On Oct. 2, 2021, Washington D.C.’s WOL-AM 1450 radio station celebrated its 42nd birthday.
Radio personality and media mogul Cathy Hughes helped found Radio One in 1979. The company purchased its D.C.-based flagship radio station in 1980, and remarkably, the feat is what officially helped launch Urban One’s successful trajectory as it stands today.

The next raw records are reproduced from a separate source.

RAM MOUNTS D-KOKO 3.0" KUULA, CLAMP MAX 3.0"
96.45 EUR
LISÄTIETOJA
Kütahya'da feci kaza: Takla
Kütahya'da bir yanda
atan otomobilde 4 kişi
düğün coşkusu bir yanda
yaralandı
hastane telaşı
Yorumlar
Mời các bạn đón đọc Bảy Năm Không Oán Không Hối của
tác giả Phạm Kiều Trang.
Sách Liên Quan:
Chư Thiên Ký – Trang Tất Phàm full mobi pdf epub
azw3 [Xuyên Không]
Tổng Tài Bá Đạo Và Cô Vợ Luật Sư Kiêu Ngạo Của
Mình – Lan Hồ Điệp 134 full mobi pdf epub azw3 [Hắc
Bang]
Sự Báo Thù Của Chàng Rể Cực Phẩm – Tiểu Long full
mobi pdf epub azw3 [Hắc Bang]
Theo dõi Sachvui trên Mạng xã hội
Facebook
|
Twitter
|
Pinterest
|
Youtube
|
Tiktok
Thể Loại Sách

Hughes went through a number of trials before securing WOL-AM 1450, most of which were sexist and racist bias. As a tenacious and driven Black businesswoman, the mogul put up her own money to buy WOL-AM 1450 along with the help of 10 investors and a Black-owned venture capital fund called Syncom. Yet and still, when those funds weren’t enough to actually help Hughes start operating out of the station, she reached out to 32 banks for loans and was declined by all 32 loan officers — all of whom were male. On her 33rd try, a Puerto Rican female loan officer agreed to help fund Hughes’s dream of what Radio One could be and what it could build.

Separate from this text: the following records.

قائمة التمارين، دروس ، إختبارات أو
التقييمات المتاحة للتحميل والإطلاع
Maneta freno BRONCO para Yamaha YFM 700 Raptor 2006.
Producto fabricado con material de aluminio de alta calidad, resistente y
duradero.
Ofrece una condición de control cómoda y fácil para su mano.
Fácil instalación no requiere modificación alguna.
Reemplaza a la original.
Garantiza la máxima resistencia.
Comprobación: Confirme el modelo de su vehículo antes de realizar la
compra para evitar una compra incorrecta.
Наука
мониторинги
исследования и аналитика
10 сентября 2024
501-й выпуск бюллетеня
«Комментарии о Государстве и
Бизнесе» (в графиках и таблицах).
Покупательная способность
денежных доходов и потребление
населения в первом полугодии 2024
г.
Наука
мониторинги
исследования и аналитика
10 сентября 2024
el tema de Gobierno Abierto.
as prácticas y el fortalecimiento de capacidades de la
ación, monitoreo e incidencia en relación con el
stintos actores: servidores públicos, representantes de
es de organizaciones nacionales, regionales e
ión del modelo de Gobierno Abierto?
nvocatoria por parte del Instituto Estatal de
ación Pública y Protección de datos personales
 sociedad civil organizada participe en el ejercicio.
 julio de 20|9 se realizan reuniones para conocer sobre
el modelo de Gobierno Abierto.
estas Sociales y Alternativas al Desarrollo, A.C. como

In 1986, WOL-AM 1450 started broadcasting The Cathy Hughes Morning Show. As a pioneering news/talk format that shed light on topics relevant to the Black community — and one that prioritized the Black perspective — Hughes hosted the show for over a decade and became known for her motto, “Information is Power.” Thanks to the show’s success that first year, Radio One purchased its first FM station, WMMJ, in its hometown of D.C. in 1987.
After expanding in the years that followed and slowly becoming the number one news source for the urban market, Radio One became a publicly traded company in 1999. It acquired radio stations in hubs across the country from Atlanta, Baltimore, Charlotte, Cincinnati, Cleveland, Columbus, Dallas, Houston, Indianapolis, Philadelphia, Raleigh and Richmond — and grown its reach exponentially by launching TV One, acquiring Reach Media, producing various online platforms and more.
In 2017, the company was rebirthed and renamed Urban One, giving us the company we have today. In its own right, Radio One still stands as a source of audible content for listeners across the country and as a division of Urban One that remains strong.
Last year, Hughes was recognized by both the United States House of Representatives and the Senate for her contributions over the last 40 decades. In a commemorative statement, Senator Chris Van Hollen (D-MD.) noted:
“Urban One, headquartered in Montgomery County, MD, is America’s largest broadcast company primarily focused on African-American consumers. Over the last four decades, it has elevated and celebrated African American voices while telling stories from their perspective.”
In honor of another year of the company’s collaborative success and its roots in D.C., with Radio One, Hughes recently posted on social media: “Thank you GOD for 42 years of blessings and we pray for 42 more.”
Happy Birthday to our collective Urban One family.